(Dataset entries)
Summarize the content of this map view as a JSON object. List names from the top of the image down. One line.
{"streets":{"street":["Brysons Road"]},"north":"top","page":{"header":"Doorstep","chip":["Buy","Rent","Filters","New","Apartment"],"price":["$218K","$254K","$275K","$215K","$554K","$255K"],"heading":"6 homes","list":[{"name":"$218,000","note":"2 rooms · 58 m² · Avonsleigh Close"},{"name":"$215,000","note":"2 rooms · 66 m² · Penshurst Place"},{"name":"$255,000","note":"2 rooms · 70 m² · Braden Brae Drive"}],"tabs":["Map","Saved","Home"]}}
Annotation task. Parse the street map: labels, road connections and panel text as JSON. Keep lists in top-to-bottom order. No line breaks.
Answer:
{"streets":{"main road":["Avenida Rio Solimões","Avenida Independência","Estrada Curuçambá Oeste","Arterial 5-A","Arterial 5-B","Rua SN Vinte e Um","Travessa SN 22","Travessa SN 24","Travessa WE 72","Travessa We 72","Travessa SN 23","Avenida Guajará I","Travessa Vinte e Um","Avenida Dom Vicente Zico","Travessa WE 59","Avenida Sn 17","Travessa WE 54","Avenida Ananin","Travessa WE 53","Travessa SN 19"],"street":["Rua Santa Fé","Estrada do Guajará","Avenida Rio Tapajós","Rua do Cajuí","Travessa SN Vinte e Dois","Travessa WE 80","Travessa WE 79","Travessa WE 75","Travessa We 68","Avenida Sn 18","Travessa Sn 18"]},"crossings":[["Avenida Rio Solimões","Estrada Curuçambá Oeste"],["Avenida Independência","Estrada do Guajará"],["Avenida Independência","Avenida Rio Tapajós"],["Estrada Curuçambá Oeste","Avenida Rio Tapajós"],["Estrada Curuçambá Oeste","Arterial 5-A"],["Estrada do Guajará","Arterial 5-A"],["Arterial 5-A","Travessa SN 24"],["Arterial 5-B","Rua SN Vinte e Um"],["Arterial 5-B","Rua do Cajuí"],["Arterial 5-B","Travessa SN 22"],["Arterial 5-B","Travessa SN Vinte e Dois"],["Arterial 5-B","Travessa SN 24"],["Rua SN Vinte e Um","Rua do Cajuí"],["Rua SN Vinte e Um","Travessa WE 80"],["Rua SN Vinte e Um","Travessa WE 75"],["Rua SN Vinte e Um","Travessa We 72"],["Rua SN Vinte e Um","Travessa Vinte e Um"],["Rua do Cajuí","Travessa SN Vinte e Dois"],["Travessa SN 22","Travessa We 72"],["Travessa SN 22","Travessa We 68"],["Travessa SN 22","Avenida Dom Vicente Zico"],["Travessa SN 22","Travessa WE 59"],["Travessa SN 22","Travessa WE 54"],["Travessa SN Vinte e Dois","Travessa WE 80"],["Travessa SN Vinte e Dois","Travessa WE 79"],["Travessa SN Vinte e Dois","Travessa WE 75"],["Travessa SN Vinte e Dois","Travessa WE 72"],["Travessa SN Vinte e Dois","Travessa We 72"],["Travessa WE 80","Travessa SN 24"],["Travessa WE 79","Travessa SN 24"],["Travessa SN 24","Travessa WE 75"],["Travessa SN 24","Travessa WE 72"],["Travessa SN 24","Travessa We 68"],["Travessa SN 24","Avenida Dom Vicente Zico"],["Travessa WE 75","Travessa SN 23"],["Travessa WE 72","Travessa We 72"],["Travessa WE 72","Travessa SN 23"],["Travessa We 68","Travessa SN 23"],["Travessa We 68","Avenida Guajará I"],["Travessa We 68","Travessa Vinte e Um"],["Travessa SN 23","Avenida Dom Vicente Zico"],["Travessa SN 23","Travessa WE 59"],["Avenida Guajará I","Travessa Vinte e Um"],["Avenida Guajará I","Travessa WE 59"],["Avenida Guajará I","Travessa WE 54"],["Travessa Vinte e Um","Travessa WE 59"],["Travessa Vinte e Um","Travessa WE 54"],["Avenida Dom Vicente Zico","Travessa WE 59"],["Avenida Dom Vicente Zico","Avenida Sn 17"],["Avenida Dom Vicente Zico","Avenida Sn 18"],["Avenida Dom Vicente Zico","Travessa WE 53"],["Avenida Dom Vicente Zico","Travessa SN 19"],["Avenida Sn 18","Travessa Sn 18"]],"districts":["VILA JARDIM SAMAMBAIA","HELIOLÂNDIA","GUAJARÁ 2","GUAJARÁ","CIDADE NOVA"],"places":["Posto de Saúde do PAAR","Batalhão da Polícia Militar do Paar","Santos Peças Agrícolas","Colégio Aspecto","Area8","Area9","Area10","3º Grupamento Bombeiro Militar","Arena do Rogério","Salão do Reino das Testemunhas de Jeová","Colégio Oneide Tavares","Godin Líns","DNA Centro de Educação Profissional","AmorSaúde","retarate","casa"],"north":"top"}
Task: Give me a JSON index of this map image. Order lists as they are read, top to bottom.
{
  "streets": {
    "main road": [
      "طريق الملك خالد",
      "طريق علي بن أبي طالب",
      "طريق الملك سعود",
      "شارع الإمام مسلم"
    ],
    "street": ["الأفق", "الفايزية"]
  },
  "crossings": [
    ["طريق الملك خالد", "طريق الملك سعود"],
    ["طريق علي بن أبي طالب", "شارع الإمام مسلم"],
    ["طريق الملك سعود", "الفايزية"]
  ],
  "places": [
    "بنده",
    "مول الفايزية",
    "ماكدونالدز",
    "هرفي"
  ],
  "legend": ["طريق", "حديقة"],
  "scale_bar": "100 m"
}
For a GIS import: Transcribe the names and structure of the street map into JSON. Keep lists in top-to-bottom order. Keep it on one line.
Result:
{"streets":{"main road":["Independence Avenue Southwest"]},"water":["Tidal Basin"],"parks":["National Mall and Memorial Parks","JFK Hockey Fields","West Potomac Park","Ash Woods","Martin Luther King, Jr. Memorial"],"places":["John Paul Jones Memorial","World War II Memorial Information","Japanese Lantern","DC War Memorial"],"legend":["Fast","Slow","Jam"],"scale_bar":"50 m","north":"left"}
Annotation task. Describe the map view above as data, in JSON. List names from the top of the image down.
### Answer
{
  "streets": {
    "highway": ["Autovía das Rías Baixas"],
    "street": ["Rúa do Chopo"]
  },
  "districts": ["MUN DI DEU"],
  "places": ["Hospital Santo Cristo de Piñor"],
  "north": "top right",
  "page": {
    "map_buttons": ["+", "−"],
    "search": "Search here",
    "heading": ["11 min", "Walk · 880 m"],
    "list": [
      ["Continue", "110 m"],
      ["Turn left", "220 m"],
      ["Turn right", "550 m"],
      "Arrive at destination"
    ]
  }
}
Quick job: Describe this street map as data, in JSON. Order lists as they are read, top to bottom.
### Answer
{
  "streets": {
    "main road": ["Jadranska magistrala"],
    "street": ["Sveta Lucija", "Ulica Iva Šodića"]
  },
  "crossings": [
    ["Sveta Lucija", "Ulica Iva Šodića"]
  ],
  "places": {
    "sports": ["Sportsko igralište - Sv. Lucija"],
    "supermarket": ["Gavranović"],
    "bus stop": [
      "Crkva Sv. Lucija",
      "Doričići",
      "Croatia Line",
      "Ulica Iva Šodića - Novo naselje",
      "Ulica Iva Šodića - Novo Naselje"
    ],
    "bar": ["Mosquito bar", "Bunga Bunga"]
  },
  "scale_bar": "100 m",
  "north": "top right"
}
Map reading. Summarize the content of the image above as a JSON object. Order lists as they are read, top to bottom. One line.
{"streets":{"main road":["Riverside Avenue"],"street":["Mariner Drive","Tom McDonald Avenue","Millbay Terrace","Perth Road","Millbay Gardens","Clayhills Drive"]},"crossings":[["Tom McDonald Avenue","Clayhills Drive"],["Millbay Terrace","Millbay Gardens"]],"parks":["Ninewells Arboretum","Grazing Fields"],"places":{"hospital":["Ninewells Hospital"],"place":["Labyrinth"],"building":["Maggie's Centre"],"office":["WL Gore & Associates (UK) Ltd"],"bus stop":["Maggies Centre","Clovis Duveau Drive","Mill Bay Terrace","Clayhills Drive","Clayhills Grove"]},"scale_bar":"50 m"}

**PROBLEM:**
Above are the entries; copy out every line among them that contains the word "they".

**TASK OUTPUT:**
Task: Give me a JSON index of this map image. Order lists as they are read, top to bottom.
Quick job: Describe this street map as data, in JSON. Order lists as they are read, top to bottom.
Map reading. Summarize the content of the image above as a JSON object. Order lists as they are read, top to bottom. One line.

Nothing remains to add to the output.